Count the lines of the listing below that contain the string "series", treating uppercase and lowercase as distinct, and reply with the number alone.

[Opening Data to use section]

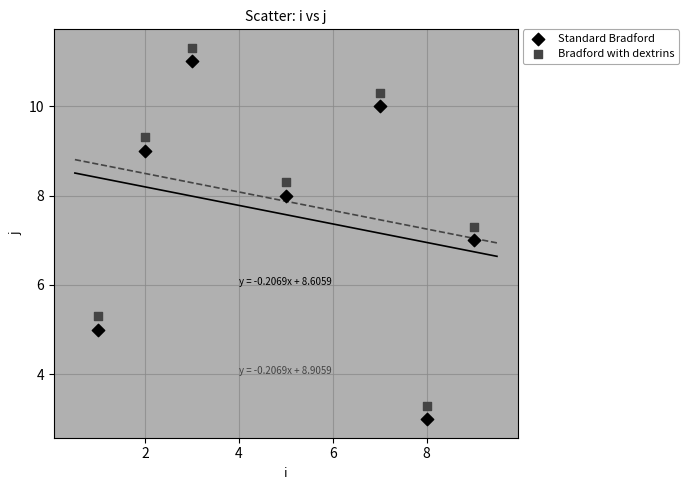

Across all data points, what is the range of Y values (max minus min)?

8.3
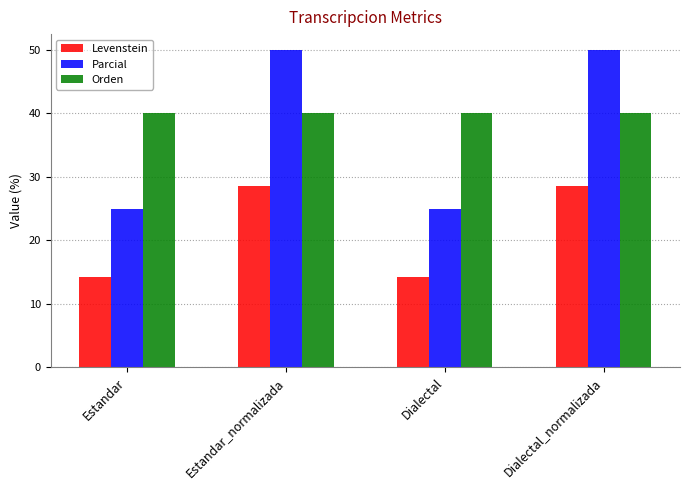

What is the approximate value of Orden at Dialectal?

40.0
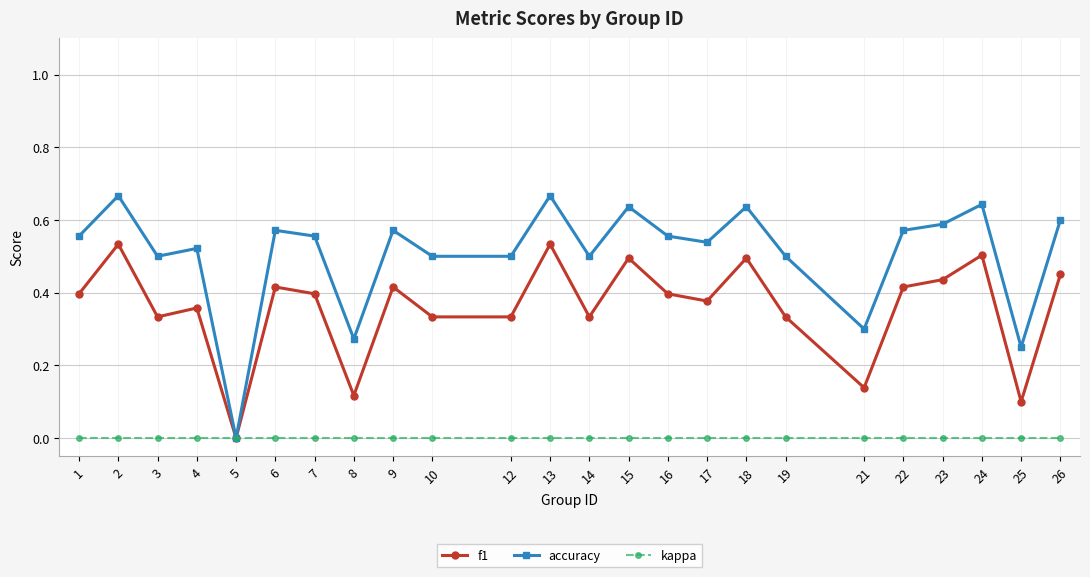

What is the total value across all series at 13?

1.2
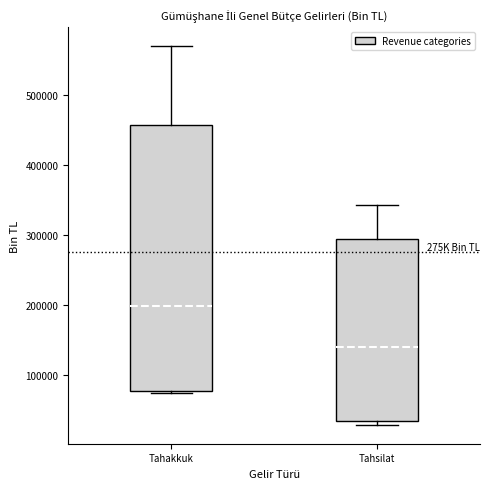

Which box has the highest median line?

Tahakkuk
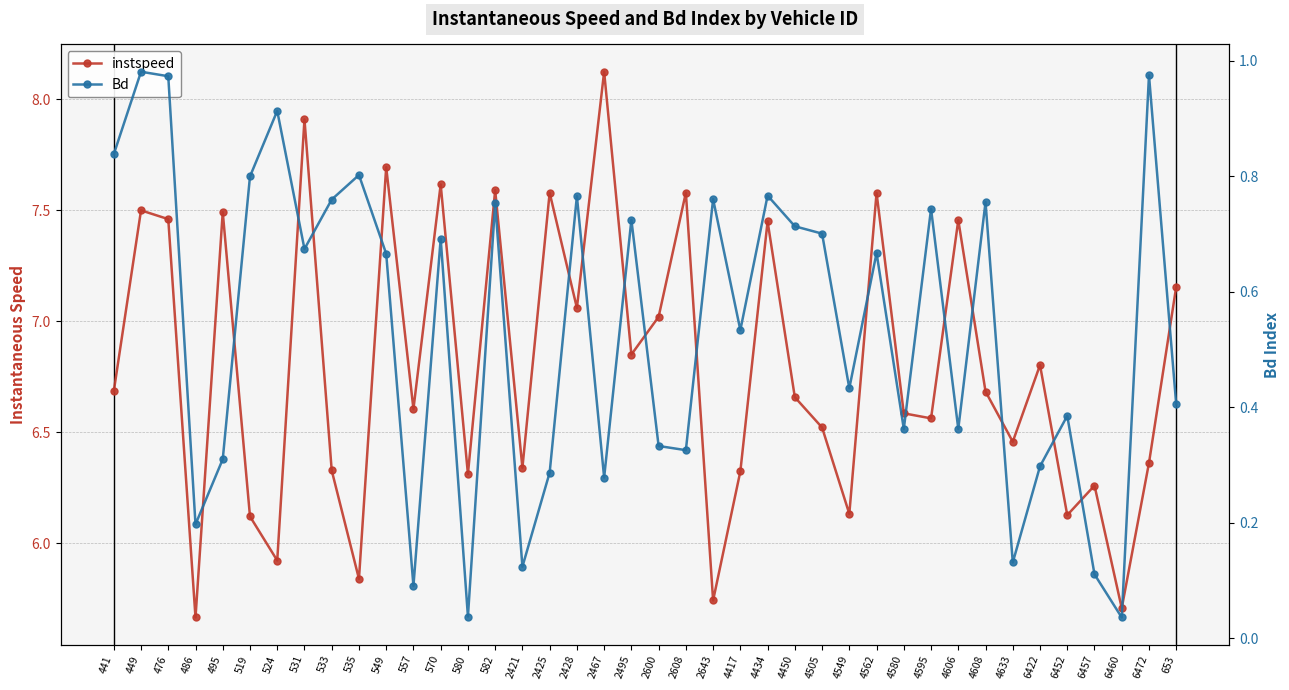

What is the total value across all series at 2608?

7.9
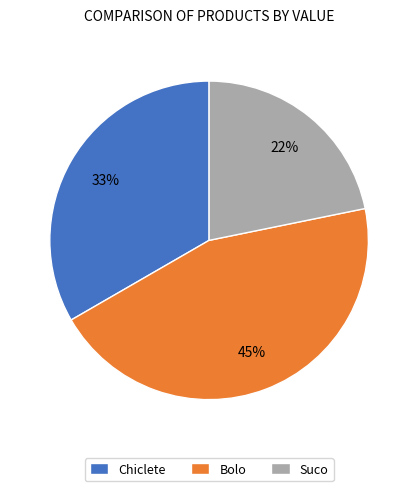

To the nearest percent, what is the average slice percentage?

33%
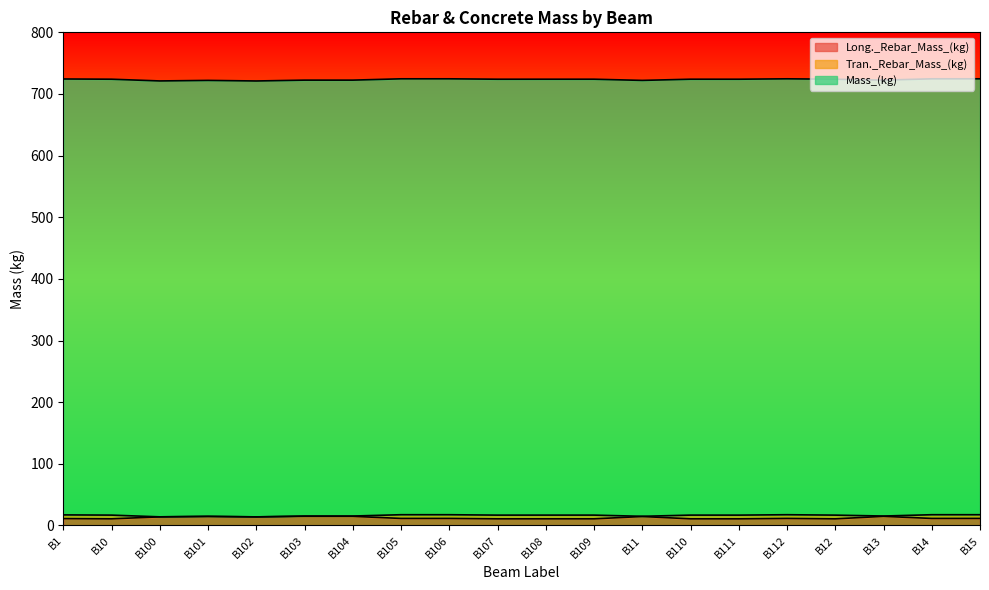

Which category has the highest value in the Tran._Rebar_Mass_(kg) series?

B1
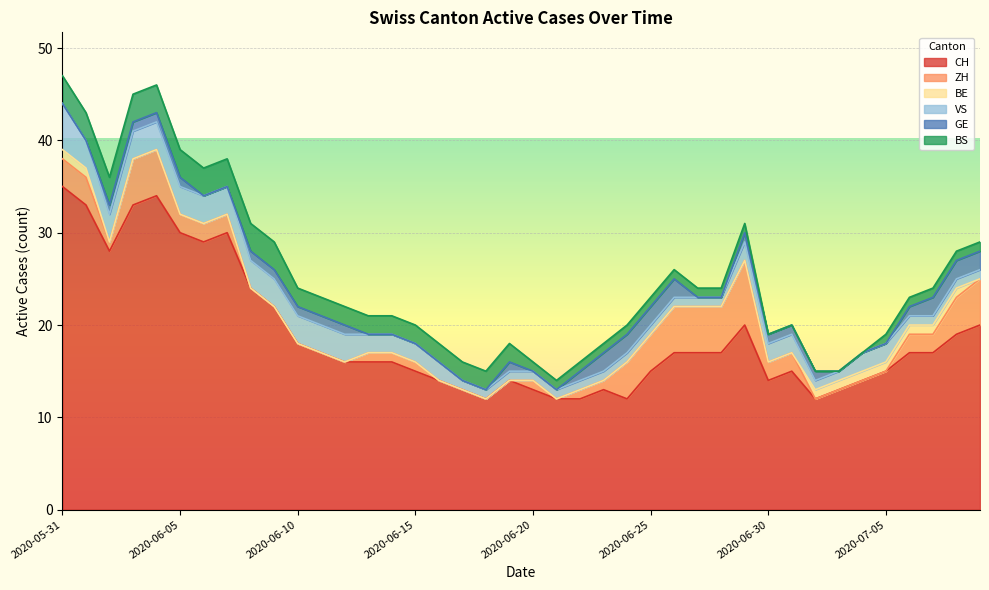

What is the label of the 15th point from the right?

2020-06-25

[Closing Data to use section]

▶ _Solved problem_
3